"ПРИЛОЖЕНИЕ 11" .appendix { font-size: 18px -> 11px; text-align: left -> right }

---

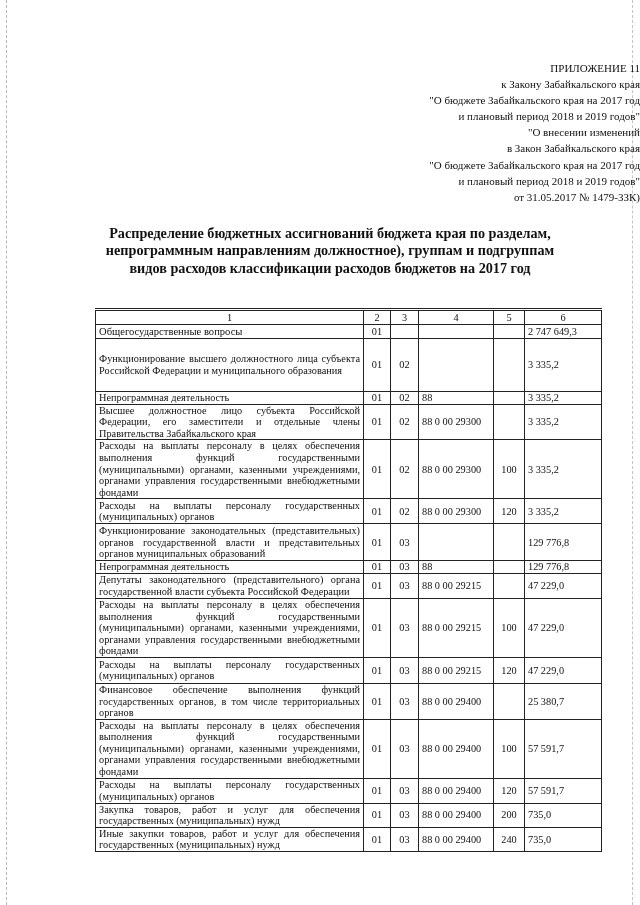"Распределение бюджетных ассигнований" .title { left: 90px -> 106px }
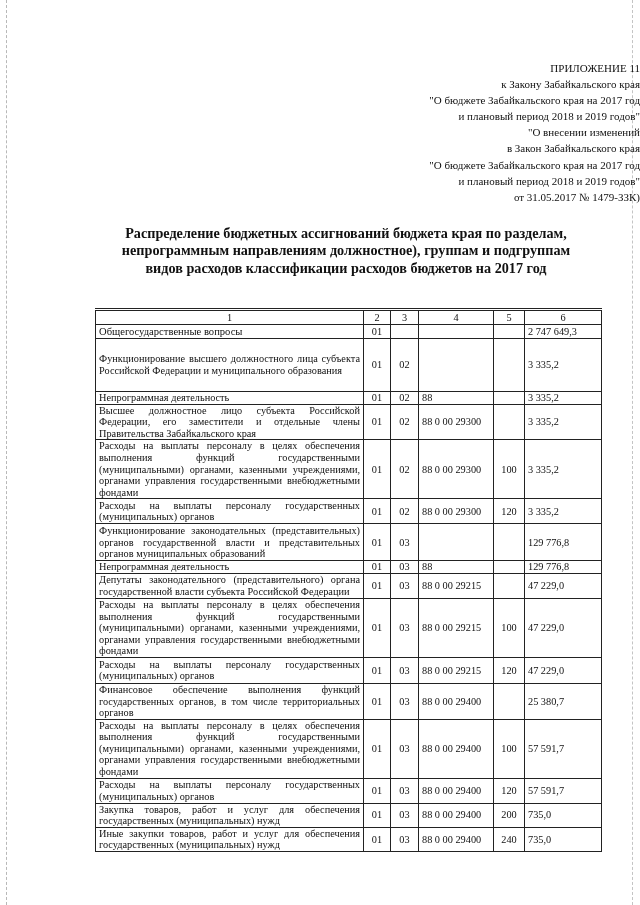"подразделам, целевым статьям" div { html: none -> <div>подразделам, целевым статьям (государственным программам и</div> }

...

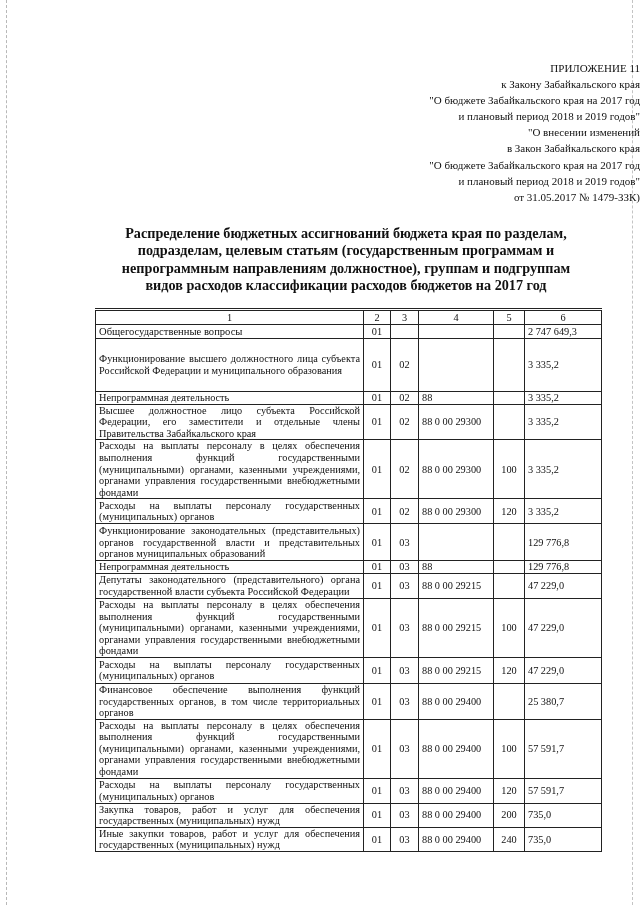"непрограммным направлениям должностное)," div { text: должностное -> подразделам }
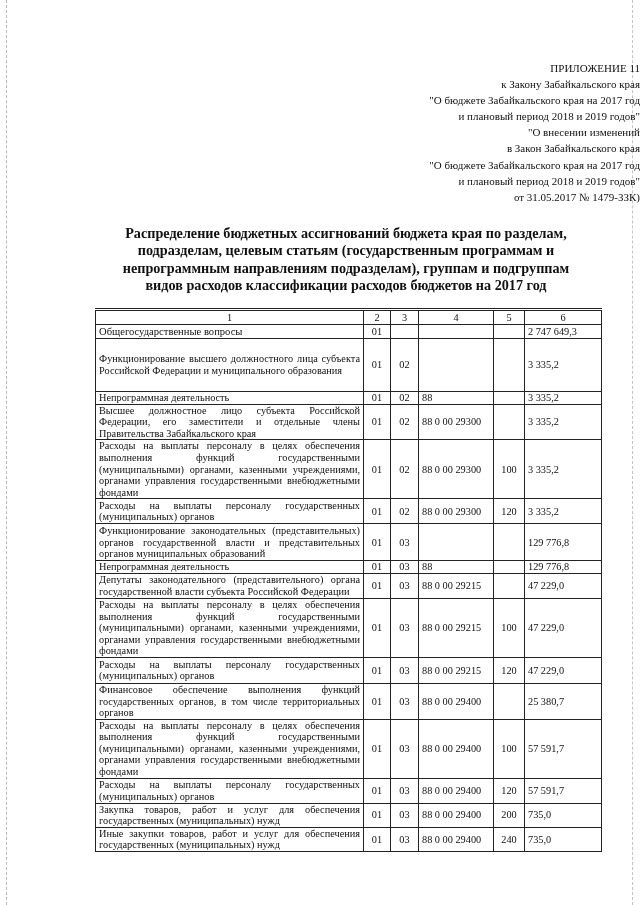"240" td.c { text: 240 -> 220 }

### Exercise:
Working from the data above, repeat exactly, and only, the lines that begin at the line containing "text: должностное ->" and stop after the line containing "text: 240 ->"; pictures are not copied.

### Result of this task:
"непрограммным направлениям должностное)," div { text: должностное -> подразделам }
"240" td.c { text: 240 -> 220 }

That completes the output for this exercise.